## INSTRUCTIONS TO FOLLOW
Reproduce the data verbatim, from its first line through the line containing "Reading right to left, extract", including that line.

## DATASET CONTENT

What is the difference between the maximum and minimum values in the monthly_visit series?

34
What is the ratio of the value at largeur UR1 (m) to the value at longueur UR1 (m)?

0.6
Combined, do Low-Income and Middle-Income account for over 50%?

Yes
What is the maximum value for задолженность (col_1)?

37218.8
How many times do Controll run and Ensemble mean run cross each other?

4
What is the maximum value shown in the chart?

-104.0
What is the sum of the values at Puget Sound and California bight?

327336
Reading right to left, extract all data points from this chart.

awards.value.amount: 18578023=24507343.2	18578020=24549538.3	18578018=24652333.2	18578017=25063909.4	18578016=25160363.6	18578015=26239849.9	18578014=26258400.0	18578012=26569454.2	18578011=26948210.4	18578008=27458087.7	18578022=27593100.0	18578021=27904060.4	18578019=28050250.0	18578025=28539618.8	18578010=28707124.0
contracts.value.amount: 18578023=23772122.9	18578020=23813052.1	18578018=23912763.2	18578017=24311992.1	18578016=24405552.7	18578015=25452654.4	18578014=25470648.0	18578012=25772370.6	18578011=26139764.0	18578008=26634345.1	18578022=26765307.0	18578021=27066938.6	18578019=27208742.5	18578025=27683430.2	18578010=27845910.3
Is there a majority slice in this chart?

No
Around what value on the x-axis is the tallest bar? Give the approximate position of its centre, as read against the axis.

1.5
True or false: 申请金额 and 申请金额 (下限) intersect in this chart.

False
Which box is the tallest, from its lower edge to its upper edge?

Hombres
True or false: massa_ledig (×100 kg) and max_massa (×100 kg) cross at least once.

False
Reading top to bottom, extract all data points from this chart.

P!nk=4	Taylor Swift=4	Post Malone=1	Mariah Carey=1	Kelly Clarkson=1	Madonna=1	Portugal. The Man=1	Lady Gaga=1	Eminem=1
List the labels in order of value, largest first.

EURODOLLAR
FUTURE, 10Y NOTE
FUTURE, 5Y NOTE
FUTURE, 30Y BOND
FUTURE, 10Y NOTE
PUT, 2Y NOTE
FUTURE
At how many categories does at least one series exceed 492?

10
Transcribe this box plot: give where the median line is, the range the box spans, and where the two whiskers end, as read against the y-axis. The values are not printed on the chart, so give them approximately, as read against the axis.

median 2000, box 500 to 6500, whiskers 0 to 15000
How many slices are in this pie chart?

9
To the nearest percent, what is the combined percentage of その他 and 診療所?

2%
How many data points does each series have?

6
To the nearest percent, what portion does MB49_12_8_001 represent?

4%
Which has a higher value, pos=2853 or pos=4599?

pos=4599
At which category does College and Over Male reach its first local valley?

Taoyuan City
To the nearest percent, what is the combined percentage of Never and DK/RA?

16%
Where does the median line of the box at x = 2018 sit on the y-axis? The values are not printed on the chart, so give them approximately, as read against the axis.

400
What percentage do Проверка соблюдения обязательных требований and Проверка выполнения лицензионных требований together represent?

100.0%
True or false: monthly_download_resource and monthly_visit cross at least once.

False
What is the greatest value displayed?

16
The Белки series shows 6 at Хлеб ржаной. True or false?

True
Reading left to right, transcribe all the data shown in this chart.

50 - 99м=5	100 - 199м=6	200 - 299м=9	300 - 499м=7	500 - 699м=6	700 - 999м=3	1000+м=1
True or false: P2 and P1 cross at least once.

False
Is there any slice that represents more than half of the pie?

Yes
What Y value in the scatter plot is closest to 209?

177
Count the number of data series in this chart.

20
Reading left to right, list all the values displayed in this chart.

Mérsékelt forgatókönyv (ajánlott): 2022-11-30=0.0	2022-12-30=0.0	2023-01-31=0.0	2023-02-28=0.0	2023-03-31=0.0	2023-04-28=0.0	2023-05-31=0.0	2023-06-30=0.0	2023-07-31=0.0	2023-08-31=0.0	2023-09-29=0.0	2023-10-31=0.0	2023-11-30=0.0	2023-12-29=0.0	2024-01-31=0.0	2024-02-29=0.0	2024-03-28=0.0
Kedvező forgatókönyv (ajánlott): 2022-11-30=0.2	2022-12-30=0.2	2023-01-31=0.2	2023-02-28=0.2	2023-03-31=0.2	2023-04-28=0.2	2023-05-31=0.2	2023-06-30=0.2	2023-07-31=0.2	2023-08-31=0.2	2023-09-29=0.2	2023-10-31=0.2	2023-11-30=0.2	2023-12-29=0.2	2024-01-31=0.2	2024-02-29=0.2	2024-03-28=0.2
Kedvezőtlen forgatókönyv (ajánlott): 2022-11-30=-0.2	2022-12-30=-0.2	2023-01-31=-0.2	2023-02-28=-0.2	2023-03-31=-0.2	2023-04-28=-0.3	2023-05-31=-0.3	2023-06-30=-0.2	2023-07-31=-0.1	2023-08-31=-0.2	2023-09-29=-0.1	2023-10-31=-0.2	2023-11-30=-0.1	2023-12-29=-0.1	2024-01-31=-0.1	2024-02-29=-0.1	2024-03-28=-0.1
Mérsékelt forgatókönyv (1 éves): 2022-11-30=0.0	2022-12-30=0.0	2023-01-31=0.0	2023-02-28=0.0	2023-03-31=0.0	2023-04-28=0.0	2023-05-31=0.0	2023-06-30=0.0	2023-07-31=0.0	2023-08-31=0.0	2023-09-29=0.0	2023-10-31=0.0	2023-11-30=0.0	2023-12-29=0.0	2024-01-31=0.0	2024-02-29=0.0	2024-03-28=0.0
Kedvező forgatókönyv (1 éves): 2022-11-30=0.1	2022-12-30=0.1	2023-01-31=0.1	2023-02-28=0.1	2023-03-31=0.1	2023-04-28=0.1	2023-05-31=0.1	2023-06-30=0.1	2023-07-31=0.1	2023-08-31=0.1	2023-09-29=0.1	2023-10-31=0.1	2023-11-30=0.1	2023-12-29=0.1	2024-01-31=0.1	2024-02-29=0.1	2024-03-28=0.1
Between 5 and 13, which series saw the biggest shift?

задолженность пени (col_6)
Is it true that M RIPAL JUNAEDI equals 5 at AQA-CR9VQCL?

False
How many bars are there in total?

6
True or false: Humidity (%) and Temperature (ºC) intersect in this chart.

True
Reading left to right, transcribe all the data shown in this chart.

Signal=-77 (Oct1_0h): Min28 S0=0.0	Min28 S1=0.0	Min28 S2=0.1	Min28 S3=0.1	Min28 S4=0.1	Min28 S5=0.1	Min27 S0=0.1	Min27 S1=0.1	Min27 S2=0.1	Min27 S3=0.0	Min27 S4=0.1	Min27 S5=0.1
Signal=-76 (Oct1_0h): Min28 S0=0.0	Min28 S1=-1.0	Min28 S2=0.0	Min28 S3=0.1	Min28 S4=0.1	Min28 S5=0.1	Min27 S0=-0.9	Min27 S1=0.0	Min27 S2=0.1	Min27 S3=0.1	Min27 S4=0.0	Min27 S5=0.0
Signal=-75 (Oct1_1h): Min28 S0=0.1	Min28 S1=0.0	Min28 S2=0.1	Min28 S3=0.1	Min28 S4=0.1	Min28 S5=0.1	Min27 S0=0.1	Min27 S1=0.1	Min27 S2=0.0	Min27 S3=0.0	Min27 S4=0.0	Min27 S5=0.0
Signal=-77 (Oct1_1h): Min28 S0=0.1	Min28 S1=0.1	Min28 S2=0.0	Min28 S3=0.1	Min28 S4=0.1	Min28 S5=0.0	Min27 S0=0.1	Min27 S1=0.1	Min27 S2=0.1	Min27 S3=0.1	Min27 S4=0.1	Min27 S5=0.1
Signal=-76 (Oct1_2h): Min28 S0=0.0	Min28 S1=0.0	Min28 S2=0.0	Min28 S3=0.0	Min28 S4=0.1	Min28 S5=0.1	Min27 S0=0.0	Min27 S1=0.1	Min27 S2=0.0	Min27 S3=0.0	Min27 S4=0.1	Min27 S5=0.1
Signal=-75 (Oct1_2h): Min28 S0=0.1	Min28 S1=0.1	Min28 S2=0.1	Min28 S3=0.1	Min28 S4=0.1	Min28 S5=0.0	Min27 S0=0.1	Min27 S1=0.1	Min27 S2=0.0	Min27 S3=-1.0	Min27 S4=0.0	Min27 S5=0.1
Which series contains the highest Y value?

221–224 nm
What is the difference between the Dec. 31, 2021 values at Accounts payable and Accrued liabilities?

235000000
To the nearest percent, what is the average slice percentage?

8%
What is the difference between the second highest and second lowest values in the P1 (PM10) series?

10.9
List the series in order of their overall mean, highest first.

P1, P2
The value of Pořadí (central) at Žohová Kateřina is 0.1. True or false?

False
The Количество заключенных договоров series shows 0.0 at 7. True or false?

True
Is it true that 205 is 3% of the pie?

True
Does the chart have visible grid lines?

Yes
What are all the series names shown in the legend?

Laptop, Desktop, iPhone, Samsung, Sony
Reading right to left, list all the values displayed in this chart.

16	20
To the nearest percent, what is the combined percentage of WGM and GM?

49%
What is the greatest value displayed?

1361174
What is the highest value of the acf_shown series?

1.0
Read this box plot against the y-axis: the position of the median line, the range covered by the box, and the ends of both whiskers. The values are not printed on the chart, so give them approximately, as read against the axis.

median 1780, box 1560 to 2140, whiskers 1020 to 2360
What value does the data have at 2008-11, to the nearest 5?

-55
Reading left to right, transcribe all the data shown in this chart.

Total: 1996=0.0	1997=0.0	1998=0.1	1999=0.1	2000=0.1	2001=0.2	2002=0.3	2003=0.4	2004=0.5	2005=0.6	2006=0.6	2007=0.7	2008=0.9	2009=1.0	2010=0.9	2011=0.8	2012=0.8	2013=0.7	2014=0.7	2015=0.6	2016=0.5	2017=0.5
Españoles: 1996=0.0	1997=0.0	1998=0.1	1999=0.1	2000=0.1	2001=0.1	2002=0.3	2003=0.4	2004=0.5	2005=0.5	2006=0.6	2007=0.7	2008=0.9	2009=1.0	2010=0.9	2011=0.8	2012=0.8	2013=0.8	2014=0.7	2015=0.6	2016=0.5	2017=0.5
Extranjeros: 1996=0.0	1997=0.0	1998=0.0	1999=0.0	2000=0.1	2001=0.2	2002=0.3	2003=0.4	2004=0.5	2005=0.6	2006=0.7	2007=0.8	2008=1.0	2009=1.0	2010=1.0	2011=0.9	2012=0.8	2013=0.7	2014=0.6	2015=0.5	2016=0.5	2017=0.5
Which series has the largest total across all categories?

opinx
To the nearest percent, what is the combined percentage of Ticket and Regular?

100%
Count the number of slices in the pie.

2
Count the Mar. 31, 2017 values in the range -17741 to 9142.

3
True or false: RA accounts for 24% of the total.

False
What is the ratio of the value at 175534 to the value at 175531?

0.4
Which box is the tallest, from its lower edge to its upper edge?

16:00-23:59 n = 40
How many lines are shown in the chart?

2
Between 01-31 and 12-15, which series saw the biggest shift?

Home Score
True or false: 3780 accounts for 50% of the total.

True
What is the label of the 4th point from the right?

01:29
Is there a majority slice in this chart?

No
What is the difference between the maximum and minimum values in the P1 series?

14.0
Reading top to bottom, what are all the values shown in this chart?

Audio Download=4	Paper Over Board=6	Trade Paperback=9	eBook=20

## ANSWER SECTION
What is the difference between the maximum and minimum values in the monthly_visit series?

34
What is the ratio of the value at largeur UR1 (m) to the value at longueur UR1 (m)?

0.6
Combined, do Low-Income and Middle-Income account for over 50%?

Yes
What is the maximum value for задолженность (col_1)?

37218.8
How many times do Controll run and Ensemble mean run cross each other?

4
What is the maximum value shown in the chart?

-104.0
What is the sum of the values at Puget Sound and California bight?

327336
Reading right to left, extract all data points from this chart.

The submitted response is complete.